1.形成外科とは
ここでは、そもそも、形成外科とはどんな診療をするところなのか、みていきます。
形成外科とは...
ここに示すのは、昭和大学 鬼塚卓彌名誉教授が昭和40年代に作成された形成外科の定義です。
ことば使いはやや難しいですが、形成外科の治療対象を「醜状」という言葉で簡潔にまとめ、さらに、「手術」することは手段であって、最終的な「目的」は個人を社会に適応させることであると、形成外科の「使命」をまとめています。
2.私見:わたしの考える形成外科
ストレスによる十二指腸潰瘍とか、過労死、最近では大災害後の被災者の方が心的ストレスによって身体に異常を来した、という報道もしばしば耳にいたします。
内科学のなかでは「心療内科」という精神と肉体の病気の関連についての専門家がおられます。
これを英語では、Psycho-Somatic-Medicine (精神身体医学、心身医学)といいます。
(著者は実は医学生時代は、この心身医学にたいへん興味をもっていました。

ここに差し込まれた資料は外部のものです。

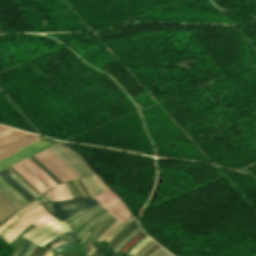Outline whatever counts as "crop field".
<instances>
[{
    "label": "crop field",
    "instance_id": "obj_10",
    "mask_svg": "<svg viewBox=\"0 0 256 256\" xmlns=\"http://www.w3.org/2000/svg\"><path fill=\"white\" fill-rule=\"evenodd\" d=\"M108 210L121 222L130 218L131 215V212L122 201Z\"/></svg>",
    "mask_w": 256,
    "mask_h": 256
},
{
    "label": "crop field",
    "instance_id": "obj_19",
    "mask_svg": "<svg viewBox=\"0 0 256 256\" xmlns=\"http://www.w3.org/2000/svg\"><path fill=\"white\" fill-rule=\"evenodd\" d=\"M39 203H40L39 200H37V201H35V202L31 203V204H28V205L22 207L21 209H19V210H18L17 212H15L14 214H15V215H20L21 213L25 212L26 210L30 209L31 207H33V206H35V205H37V204H39Z\"/></svg>",
    "mask_w": 256,
    "mask_h": 256
},
{
    "label": "crop field",
    "instance_id": "obj_48",
    "mask_svg": "<svg viewBox=\"0 0 256 256\" xmlns=\"http://www.w3.org/2000/svg\"><path fill=\"white\" fill-rule=\"evenodd\" d=\"M49 252V251H48ZM48 254V253H47Z\"/></svg>",
    "mask_w": 256,
    "mask_h": 256
},
{
    "label": "crop field",
    "instance_id": "obj_45",
    "mask_svg": "<svg viewBox=\"0 0 256 256\" xmlns=\"http://www.w3.org/2000/svg\"><path fill=\"white\" fill-rule=\"evenodd\" d=\"M87 234H88V232H87ZM87 234H86V235H87ZM86 235H85V236H86ZM84 238H85V237H84ZM84 238H83V240H84ZM83 240H82V242H83ZM82 242H81V244H82Z\"/></svg>",
    "mask_w": 256,
    "mask_h": 256
},
{
    "label": "crop field",
    "instance_id": "obj_23",
    "mask_svg": "<svg viewBox=\"0 0 256 256\" xmlns=\"http://www.w3.org/2000/svg\"><path fill=\"white\" fill-rule=\"evenodd\" d=\"M16 236L17 234L8 231L3 237L10 243Z\"/></svg>",
    "mask_w": 256,
    "mask_h": 256
},
{
    "label": "crop field",
    "instance_id": "obj_8",
    "mask_svg": "<svg viewBox=\"0 0 256 256\" xmlns=\"http://www.w3.org/2000/svg\"><path fill=\"white\" fill-rule=\"evenodd\" d=\"M0 177L2 179H4L8 184H10L15 190H17L28 201L35 198L32 194H30L24 187H22L13 177H11L4 170H2L0 172Z\"/></svg>",
    "mask_w": 256,
    "mask_h": 256
},
{
    "label": "crop field",
    "instance_id": "obj_26",
    "mask_svg": "<svg viewBox=\"0 0 256 256\" xmlns=\"http://www.w3.org/2000/svg\"><path fill=\"white\" fill-rule=\"evenodd\" d=\"M61 187L63 188V190H64V192H65V194H66L68 199L69 198H73L72 195L70 194L69 190L67 189L65 183L61 184Z\"/></svg>",
    "mask_w": 256,
    "mask_h": 256
},
{
    "label": "crop field",
    "instance_id": "obj_21",
    "mask_svg": "<svg viewBox=\"0 0 256 256\" xmlns=\"http://www.w3.org/2000/svg\"><path fill=\"white\" fill-rule=\"evenodd\" d=\"M114 217H110L108 220H106L104 223H102L97 229H95L92 233V238L96 236V234L108 223L110 222Z\"/></svg>",
    "mask_w": 256,
    "mask_h": 256
},
{
    "label": "crop field",
    "instance_id": "obj_34",
    "mask_svg": "<svg viewBox=\"0 0 256 256\" xmlns=\"http://www.w3.org/2000/svg\"><path fill=\"white\" fill-rule=\"evenodd\" d=\"M32 246H33V243L30 244V246L27 248V250L24 252L22 256H25Z\"/></svg>",
    "mask_w": 256,
    "mask_h": 256
},
{
    "label": "crop field",
    "instance_id": "obj_6",
    "mask_svg": "<svg viewBox=\"0 0 256 256\" xmlns=\"http://www.w3.org/2000/svg\"><path fill=\"white\" fill-rule=\"evenodd\" d=\"M20 217L23 219L18 222L10 231L19 234L22 232L28 225L35 224L37 226H42L44 223L54 218L51 214H49L42 205L34 207Z\"/></svg>",
    "mask_w": 256,
    "mask_h": 256
},
{
    "label": "crop field",
    "instance_id": "obj_37",
    "mask_svg": "<svg viewBox=\"0 0 256 256\" xmlns=\"http://www.w3.org/2000/svg\"><path fill=\"white\" fill-rule=\"evenodd\" d=\"M6 232H7V230L3 229V230L0 232V235L3 236Z\"/></svg>",
    "mask_w": 256,
    "mask_h": 256
},
{
    "label": "crop field",
    "instance_id": "obj_40",
    "mask_svg": "<svg viewBox=\"0 0 256 256\" xmlns=\"http://www.w3.org/2000/svg\"><path fill=\"white\" fill-rule=\"evenodd\" d=\"M116 221H117V220H116ZM116 221H115V222H116ZM115 222H114V223H115ZM114 223H113V224H114ZM113 224H112V225H113ZM112 225H111V226H112ZM111 226H110V227H111ZM110 227H109V228H110ZM109 228H108V229H109ZM108 229H107V230H108ZM107 230H106V231H107ZM106 231H105V232H106ZM105 232H104V233H105ZM104 233H103V234H104ZM103 234H102V235H103ZM102 235L98 238V240L102 237Z\"/></svg>",
    "mask_w": 256,
    "mask_h": 256
},
{
    "label": "crop field",
    "instance_id": "obj_2",
    "mask_svg": "<svg viewBox=\"0 0 256 256\" xmlns=\"http://www.w3.org/2000/svg\"><path fill=\"white\" fill-rule=\"evenodd\" d=\"M99 204L93 198H75L62 202H54L45 204L44 206L56 217L61 220H66L82 211H85Z\"/></svg>",
    "mask_w": 256,
    "mask_h": 256
},
{
    "label": "crop field",
    "instance_id": "obj_30",
    "mask_svg": "<svg viewBox=\"0 0 256 256\" xmlns=\"http://www.w3.org/2000/svg\"><path fill=\"white\" fill-rule=\"evenodd\" d=\"M41 201H42V203H45V202H49L50 200H49V198L46 196V194L45 195H43L42 197H41Z\"/></svg>",
    "mask_w": 256,
    "mask_h": 256
},
{
    "label": "crop field",
    "instance_id": "obj_22",
    "mask_svg": "<svg viewBox=\"0 0 256 256\" xmlns=\"http://www.w3.org/2000/svg\"><path fill=\"white\" fill-rule=\"evenodd\" d=\"M161 248V247H160ZM159 248V249H160ZM159 249H157V250H159ZM156 250V251H157ZM155 251V252H156ZM155 252H153L150 256H152ZM153 256H171V255H169L165 250H163L162 248L159 250V251H157Z\"/></svg>",
    "mask_w": 256,
    "mask_h": 256
},
{
    "label": "crop field",
    "instance_id": "obj_5",
    "mask_svg": "<svg viewBox=\"0 0 256 256\" xmlns=\"http://www.w3.org/2000/svg\"><path fill=\"white\" fill-rule=\"evenodd\" d=\"M33 156L49 168L62 182L78 177L57 156L47 149Z\"/></svg>",
    "mask_w": 256,
    "mask_h": 256
},
{
    "label": "crop field",
    "instance_id": "obj_17",
    "mask_svg": "<svg viewBox=\"0 0 256 256\" xmlns=\"http://www.w3.org/2000/svg\"><path fill=\"white\" fill-rule=\"evenodd\" d=\"M100 207H102V205L99 206V207H97V208H95L94 210H96V209H98V208H100ZM103 208H104V207H103ZM101 209H102V208H101ZM104 209H105V208H104ZM94 210H92V211H94ZM99 210H100V209H99ZM102 210H103V209H102ZM102 210H100V211L97 210L98 212L95 211V212H93V213H91L92 211H90L89 213H87V214L81 216L80 218H78V219H76V220H74V221H72V222H70V223H68V224H69L70 226H72V225H73L75 222H77L79 219H81V218H83V217L89 215L90 213H91V214H90L89 216H91V215H93L94 213L97 212L96 214H94V216H95V215H97L99 212H101ZM89 216H87V217H89ZM87 217H85V218H87ZM92 217H93V216H92ZM92 217H90V218H92ZM85 218H84V219H85ZM90 218H88V219H90ZM84 219H82V220H84ZM88 219H86L85 221H87ZM82 220H81V221H82ZM81 221H79V222H77L76 224H74L71 228L73 229V228H74L77 224H79ZM85 221H83V222H85ZM83 222H82V223H83ZM82 223H80L76 228H74L73 231H74L75 229H77Z\"/></svg>",
    "mask_w": 256,
    "mask_h": 256
},
{
    "label": "crop field",
    "instance_id": "obj_38",
    "mask_svg": "<svg viewBox=\"0 0 256 256\" xmlns=\"http://www.w3.org/2000/svg\"><path fill=\"white\" fill-rule=\"evenodd\" d=\"M34 247H35V244H34V246L32 247V249L29 251V253H28L26 256H29V255H30V253L32 252V250L34 249Z\"/></svg>",
    "mask_w": 256,
    "mask_h": 256
},
{
    "label": "crop field",
    "instance_id": "obj_18",
    "mask_svg": "<svg viewBox=\"0 0 256 256\" xmlns=\"http://www.w3.org/2000/svg\"><path fill=\"white\" fill-rule=\"evenodd\" d=\"M109 215H111V214L107 211V212H105L104 214H102V215H100L99 217H97L96 219H94L93 221H91L90 223H92V222H94V221H95L94 223H96V222H98V221L101 222V221H103L105 218H107ZM90 223H88V224H90ZM94 223H92L89 227H87L81 235H80V233H81V231H82L83 229L77 234L79 240H80V238L84 235L85 231H86L88 228H90ZM88 224H87V225H88ZM87 225H85V226H87ZM85 226H84V227H85Z\"/></svg>",
    "mask_w": 256,
    "mask_h": 256
},
{
    "label": "crop field",
    "instance_id": "obj_43",
    "mask_svg": "<svg viewBox=\"0 0 256 256\" xmlns=\"http://www.w3.org/2000/svg\"><path fill=\"white\" fill-rule=\"evenodd\" d=\"M51 253H52V252L50 251V253H49L47 256H50V255H51Z\"/></svg>",
    "mask_w": 256,
    "mask_h": 256
},
{
    "label": "crop field",
    "instance_id": "obj_4",
    "mask_svg": "<svg viewBox=\"0 0 256 256\" xmlns=\"http://www.w3.org/2000/svg\"><path fill=\"white\" fill-rule=\"evenodd\" d=\"M54 144H56V142H52L47 139L41 138L25 147L19 149L18 150L19 152L0 160V170L10 166L11 164H14V163L20 161L23 158L29 157L30 155H32L40 150H43L48 146L54 145ZM0 180L5 185H7L13 192H15L21 199H23L25 202H27V200H25L18 192H16L6 182H4L1 178H0Z\"/></svg>",
    "mask_w": 256,
    "mask_h": 256
},
{
    "label": "crop field",
    "instance_id": "obj_15",
    "mask_svg": "<svg viewBox=\"0 0 256 256\" xmlns=\"http://www.w3.org/2000/svg\"><path fill=\"white\" fill-rule=\"evenodd\" d=\"M51 201L66 199L60 185L46 192Z\"/></svg>",
    "mask_w": 256,
    "mask_h": 256
},
{
    "label": "crop field",
    "instance_id": "obj_32",
    "mask_svg": "<svg viewBox=\"0 0 256 256\" xmlns=\"http://www.w3.org/2000/svg\"><path fill=\"white\" fill-rule=\"evenodd\" d=\"M0 194L3 195L11 204H13L17 208V206L5 194H3L1 191Z\"/></svg>",
    "mask_w": 256,
    "mask_h": 256
},
{
    "label": "crop field",
    "instance_id": "obj_16",
    "mask_svg": "<svg viewBox=\"0 0 256 256\" xmlns=\"http://www.w3.org/2000/svg\"><path fill=\"white\" fill-rule=\"evenodd\" d=\"M69 233H71V232H68V233H65V234H63V235H66V234H69ZM72 234V233H71ZM63 235H60V236H58V237H56V238H54L53 240H51V241H49L48 243H46L43 247H47V248H52L53 246H55V245H57V244H59V243H61V242H64V241H66V240H68V239H71V238H74V236H73V234H72V236H69V237H66V238H63V237H65V236H63ZM70 235V234H69ZM61 236H63V237H61ZM66 236H68V235H66ZM63 238V239H61V238Z\"/></svg>",
    "mask_w": 256,
    "mask_h": 256
},
{
    "label": "crop field",
    "instance_id": "obj_41",
    "mask_svg": "<svg viewBox=\"0 0 256 256\" xmlns=\"http://www.w3.org/2000/svg\"><path fill=\"white\" fill-rule=\"evenodd\" d=\"M94 250H95V249L92 248V250L89 252L88 255L90 256Z\"/></svg>",
    "mask_w": 256,
    "mask_h": 256
},
{
    "label": "crop field",
    "instance_id": "obj_35",
    "mask_svg": "<svg viewBox=\"0 0 256 256\" xmlns=\"http://www.w3.org/2000/svg\"><path fill=\"white\" fill-rule=\"evenodd\" d=\"M77 238H75V239H71V240H68V241H66V242H64V243H67V242H70V241H73V240H76ZM61 244H63V243H61ZM61 244H59V245H61ZM59 245H57V246H59ZM57 246H55L54 248H56ZM54 248H52V249H54ZM51 249V250H52Z\"/></svg>",
    "mask_w": 256,
    "mask_h": 256
},
{
    "label": "crop field",
    "instance_id": "obj_9",
    "mask_svg": "<svg viewBox=\"0 0 256 256\" xmlns=\"http://www.w3.org/2000/svg\"><path fill=\"white\" fill-rule=\"evenodd\" d=\"M12 167L15 170H17L27 181H29L41 193L47 189L29 171H27L25 168H23L18 163L12 165Z\"/></svg>",
    "mask_w": 256,
    "mask_h": 256
},
{
    "label": "crop field",
    "instance_id": "obj_24",
    "mask_svg": "<svg viewBox=\"0 0 256 256\" xmlns=\"http://www.w3.org/2000/svg\"><path fill=\"white\" fill-rule=\"evenodd\" d=\"M29 244H30V242L26 240V242L24 243V245L22 246L20 251L15 256H21Z\"/></svg>",
    "mask_w": 256,
    "mask_h": 256
},
{
    "label": "crop field",
    "instance_id": "obj_20",
    "mask_svg": "<svg viewBox=\"0 0 256 256\" xmlns=\"http://www.w3.org/2000/svg\"><path fill=\"white\" fill-rule=\"evenodd\" d=\"M136 230H137V232H138V231L141 230V228L139 227V228H137ZM134 231H135V230H134ZM134 231H132L131 233H133ZM137 232L135 231L133 234L130 233L131 235H129L126 239L124 238L125 241L129 240V239H130L134 234H136ZM124 239H123V240H124ZM123 240H122V241H123ZM122 241H121V242H122ZM125 241H123L122 243L120 242L121 244L119 243L120 245L118 244L119 246L117 245L118 247L116 246V247H117V248L115 247L116 249L113 248V249H115V250H114V253H116V252L120 249V247L125 243Z\"/></svg>",
    "mask_w": 256,
    "mask_h": 256
},
{
    "label": "crop field",
    "instance_id": "obj_3",
    "mask_svg": "<svg viewBox=\"0 0 256 256\" xmlns=\"http://www.w3.org/2000/svg\"><path fill=\"white\" fill-rule=\"evenodd\" d=\"M68 231L70 229L67 225L54 218L40 228L36 226L23 236L42 246L50 239Z\"/></svg>",
    "mask_w": 256,
    "mask_h": 256
},
{
    "label": "crop field",
    "instance_id": "obj_12",
    "mask_svg": "<svg viewBox=\"0 0 256 256\" xmlns=\"http://www.w3.org/2000/svg\"><path fill=\"white\" fill-rule=\"evenodd\" d=\"M82 180L86 184L87 188L89 189L93 197L104 192L101 186L94 180V178L91 175L83 177Z\"/></svg>",
    "mask_w": 256,
    "mask_h": 256
},
{
    "label": "crop field",
    "instance_id": "obj_14",
    "mask_svg": "<svg viewBox=\"0 0 256 256\" xmlns=\"http://www.w3.org/2000/svg\"><path fill=\"white\" fill-rule=\"evenodd\" d=\"M98 201H100L103 205L110 202L111 200L117 198V196L112 192V190H108L105 193L95 197ZM119 198V197H118ZM120 199V198H119ZM121 201V199L119 200ZM119 201L113 203L112 205L106 207L107 209L110 208L111 206L115 205L116 203H118Z\"/></svg>",
    "mask_w": 256,
    "mask_h": 256
},
{
    "label": "crop field",
    "instance_id": "obj_46",
    "mask_svg": "<svg viewBox=\"0 0 256 256\" xmlns=\"http://www.w3.org/2000/svg\"><path fill=\"white\" fill-rule=\"evenodd\" d=\"M53 256H56L55 254ZM58 256V255H57Z\"/></svg>",
    "mask_w": 256,
    "mask_h": 256
},
{
    "label": "crop field",
    "instance_id": "obj_42",
    "mask_svg": "<svg viewBox=\"0 0 256 256\" xmlns=\"http://www.w3.org/2000/svg\"><path fill=\"white\" fill-rule=\"evenodd\" d=\"M154 243H155V242H154ZM154 243H153V244H154ZM153 244H151L149 247H151ZM149 247H148V248H149ZM148 248H146L145 250H147ZM145 250H144V251H145ZM144 251H143V252H144ZM143 252H142V253H143ZM142 253H141V254H142ZM141 254H140V255H141ZM140 255H139V256H140Z\"/></svg>",
    "mask_w": 256,
    "mask_h": 256
},
{
    "label": "crop field",
    "instance_id": "obj_31",
    "mask_svg": "<svg viewBox=\"0 0 256 256\" xmlns=\"http://www.w3.org/2000/svg\"><path fill=\"white\" fill-rule=\"evenodd\" d=\"M7 190H9L16 198H18L23 204H25L19 197H17L9 188H7L3 183L0 182Z\"/></svg>",
    "mask_w": 256,
    "mask_h": 256
},
{
    "label": "crop field",
    "instance_id": "obj_13",
    "mask_svg": "<svg viewBox=\"0 0 256 256\" xmlns=\"http://www.w3.org/2000/svg\"><path fill=\"white\" fill-rule=\"evenodd\" d=\"M14 209L16 208L0 195V220L10 214Z\"/></svg>",
    "mask_w": 256,
    "mask_h": 256
},
{
    "label": "crop field",
    "instance_id": "obj_1",
    "mask_svg": "<svg viewBox=\"0 0 256 256\" xmlns=\"http://www.w3.org/2000/svg\"><path fill=\"white\" fill-rule=\"evenodd\" d=\"M40 137L0 125V159Z\"/></svg>",
    "mask_w": 256,
    "mask_h": 256
},
{
    "label": "crop field",
    "instance_id": "obj_27",
    "mask_svg": "<svg viewBox=\"0 0 256 256\" xmlns=\"http://www.w3.org/2000/svg\"><path fill=\"white\" fill-rule=\"evenodd\" d=\"M117 223H118V221L114 224V226H115ZM118 225H120V223H118L115 227L113 226L114 228L112 227L113 229L111 228L112 230L110 229L111 231L109 230L110 232L107 231V233L109 232V234H110ZM107 235H108V234L105 233V234L103 235V237H102L99 241L102 242V241L107 237Z\"/></svg>",
    "mask_w": 256,
    "mask_h": 256
},
{
    "label": "crop field",
    "instance_id": "obj_29",
    "mask_svg": "<svg viewBox=\"0 0 256 256\" xmlns=\"http://www.w3.org/2000/svg\"><path fill=\"white\" fill-rule=\"evenodd\" d=\"M37 163H39L44 169H46L54 178H56L42 163H40L36 158L31 156ZM57 179V178H56ZM60 183H62L59 179H57Z\"/></svg>",
    "mask_w": 256,
    "mask_h": 256
},
{
    "label": "crop field",
    "instance_id": "obj_11",
    "mask_svg": "<svg viewBox=\"0 0 256 256\" xmlns=\"http://www.w3.org/2000/svg\"><path fill=\"white\" fill-rule=\"evenodd\" d=\"M22 162L27 165L35 174H37L49 187L56 185L53 180H51L40 168H38L28 158L22 160Z\"/></svg>",
    "mask_w": 256,
    "mask_h": 256
},
{
    "label": "crop field",
    "instance_id": "obj_39",
    "mask_svg": "<svg viewBox=\"0 0 256 256\" xmlns=\"http://www.w3.org/2000/svg\"><path fill=\"white\" fill-rule=\"evenodd\" d=\"M151 241H152V240H151ZM151 241H150V242H151ZM148 243H149V242H148ZM148 243H147V244H148ZM147 244H146V245H147ZM146 245H145V246H146ZM145 246H144V247H145ZM144 247H143V248H144ZM143 248H141L139 251H141ZM139 251H138V252H139ZM138 252H137V253H138ZM137 253H136V254H134L133 256H136V255H137Z\"/></svg>",
    "mask_w": 256,
    "mask_h": 256
},
{
    "label": "crop field",
    "instance_id": "obj_28",
    "mask_svg": "<svg viewBox=\"0 0 256 256\" xmlns=\"http://www.w3.org/2000/svg\"><path fill=\"white\" fill-rule=\"evenodd\" d=\"M50 149L54 154H56L63 162H65L79 177H81V175L79 173H77L64 159H62L55 151H53L51 148Z\"/></svg>",
    "mask_w": 256,
    "mask_h": 256
},
{
    "label": "crop field",
    "instance_id": "obj_36",
    "mask_svg": "<svg viewBox=\"0 0 256 256\" xmlns=\"http://www.w3.org/2000/svg\"><path fill=\"white\" fill-rule=\"evenodd\" d=\"M9 171H10V170H9ZM11 171H12V170H11ZM11 171H10V172H11ZM12 172H13V171H12ZM12 172H11V173H12ZM13 173H14V172H13ZM13 173H12V174H13ZM14 174H15V173H14ZM15 175H16V174H15ZM16 177H17V176H16ZM17 178H18V177H17ZM18 179H19V178H18ZM19 180H20V179H19ZM21 180H22V179H21ZM21 180H20V181H21ZM22 181H23V180H22ZM22 181H21V182H22ZM22 183H24V182H22ZM24 184H25V183H24ZM26 184H27V183H26ZM26 184H25V185H26ZM27 185H28V184H27ZM27 185H26V186H27ZM28 187H29V186H28ZM29 188H30V187H29ZM32 190H33V189H32ZM33 191H34V190H33ZM34 192H35V191H34ZM35 194H36V193H35ZM36 195H37V194H36ZM37 196H38V195H37Z\"/></svg>",
    "mask_w": 256,
    "mask_h": 256
},
{
    "label": "crop field",
    "instance_id": "obj_33",
    "mask_svg": "<svg viewBox=\"0 0 256 256\" xmlns=\"http://www.w3.org/2000/svg\"><path fill=\"white\" fill-rule=\"evenodd\" d=\"M3 187V186H2ZM0 189L5 192L1 187ZM9 192V191H8ZM9 197H11L7 192H5ZM10 193V192H9ZM15 202H17L13 197H11ZM18 200V199H17ZM19 205H21L19 202H17ZM16 204V203H15ZM17 205V204H16ZM18 206V205H17Z\"/></svg>",
    "mask_w": 256,
    "mask_h": 256
},
{
    "label": "crop field",
    "instance_id": "obj_7",
    "mask_svg": "<svg viewBox=\"0 0 256 256\" xmlns=\"http://www.w3.org/2000/svg\"><path fill=\"white\" fill-rule=\"evenodd\" d=\"M51 148L72 165L82 176L94 173L90 166L70 148L60 143Z\"/></svg>",
    "mask_w": 256,
    "mask_h": 256
},
{
    "label": "crop field",
    "instance_id": "obj_25",
    "mask_svg": "<svg viewBox=\"0 0 256 256\" xmlns=\"http://www.w3.org/2000/svg\"><path fill=\"white\" fill-rule=\"evenodd\" d=\"M20 220H21V218L17 217L12 222H10L6 227H4V228L9 230L11 227H13Z\"/></svg>",
    "mask_w": 256,
    "mask_h": 256
},
{
    "label": "crop field",
    "instance_id": "obj_47",
    "mask_svg": "<svg viewBox=\"0 0 256 256\" xmlns=\"http://www.w3.org/2000/svg\"><path fill=\"white\" fill-rule=\"evenodd\" d=\"M53 254V253H52ZM52 256V255H51Z\"/></svg>",
    "mask_w": 256,
    "mask_h": 256
},
{
    "label": "crop field",
    "instance_id": "obj_44",
    "mask_svg": "<svg viewBox=\"0 0 256 256\" xmlns=\"http://www.w3.org/2000/svg\"><path fill=\"white\" fill-rule=\"evenodd\" d=\"M46 252H47V249H46V251L44 252V254L42 256H44Z\"/></svg>",
    "mask_w": 256,
    "mask_h": 256
}]
</instances>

)
そして、形成外科というのは、鬼塚の定義にもあるように、身体の異常(形態的醜状)を外科手術で治療することで、患者さんの精神的、心理的な苦痛・悩みを取り除き、その結果、患者さんの社会復帰を促すということになります。
そこで、わたしは、内科の心身医学:Psycho-Somatic-Medicine (精神身体医学)に対して
Somato-Psychic-Surgery 身体-精神-外科学ともいうものが形成外科の根底にある考え方ではないかと思っています。
3.形成外科の歴史をふりかえる
古くて新しい医学:形成外科
紀元前6〜7世紀ごろにはインドの医師Susrutaによる鼻の形成手術が記録に残っています。その後,この医術はギリシア,ローマへと伝えられました。
16世紀にはイタリアに著名な形成外科医Tagliacozziが現れて形成外科の書を著しています。今でもイタリア法として名前が残っている上腕の皮膚を用いて鼻を再建する術式を考案した医師です。
しかし,当時のローマ教会によって
「人体は神の御手により作られたものであり,ヒトの手でこれを作るのは異端である」と非難されてしまい、その後19世紀までは,ほとんどみるべき進歩はありませんでした。
19世紀になると教会の権力も衰え,人権の尊重される社会へと変化してきたため,形成外科の存在価値が認められるようになりました。
また,20世紀の第一次,第二次世界大戦での多くの戦傷者の治療を行うことで、形成外科の技術は大きく発展したといえるでしょう。皮膚移植,顔面骨骨折の治療,その他の組織移植術などが大きく進展しました。
なかでも「微小血管吻合」の進歩は,切断指の再接着で世間を驚かせましたが,形成外科領域での遊離組織移植だけでなく,現在では心臓の冠動脈バイパス手術や腎臓,肝臓などの移植など幅広い医療分野で活用されています。
日本での形成外科の歴史
明治時代以前は徳川幕府の鎖国政策により,日本の医療はいわゆる漢方が主流であり,西洋医学は長崎の出島から細々と入ってくるだけでした。
また,明治以降も日本では儒教の教えにある「親からもらった身体をキズつけてはいけない」という考え方や,葉隠にある「武士道とは死ぬこととみつけたり」という武士道精神のために,“形をなおす”形成外科手術は白眼視されていたようです。
近代日本形成外科は,昭和33年に日本形成外科学会が組織されました。昭和50年には,厚生省から標榜科としての「形成外科」が認められ,一般の病院でも「形成外科」の看板を掲げて診療することが可能となりました。
また,美容整形といわれていた「美容外科」も昭和53年には,標榜科として認められました。
形成外科の存在価値とは
大昔から医学には、手術治療を行う外科と、薬物治療をする内科がありました。
そしてどんな手術も、すべて外科が行っていました。その後、医学が進歩してくるなかでより細かい専門にわかれてきたのです。
口唇口蓋裂や、多指症、小耳症などのこどもの先天的な病気を、「外科・脳外科」などと協力しまた、その技術も吸収した上で「形成外科医」が扱うことで、こうした分野は発展してきました。
また、皮膚移植手術も昔は一般外科の仕事でした。(昭和30年ころは、うまく皮膚が移植できないことも多かったそうです)しかし、皮膚を単に移植するだけでなく、よりきれいに生着させることが求められてくると、医師の方にもより高度な技術を習得した専門家が必要になってきたのです。
その他、たとえば顔面に発生したガンの治療技術がすすみ、進行したガンも広範囲に外科手術を行うようになると、ガンをとった後に顔を再建することが重要になってきます。そこで、そのような再建手術のエキスパートとしても形成外科が注目されるようになります。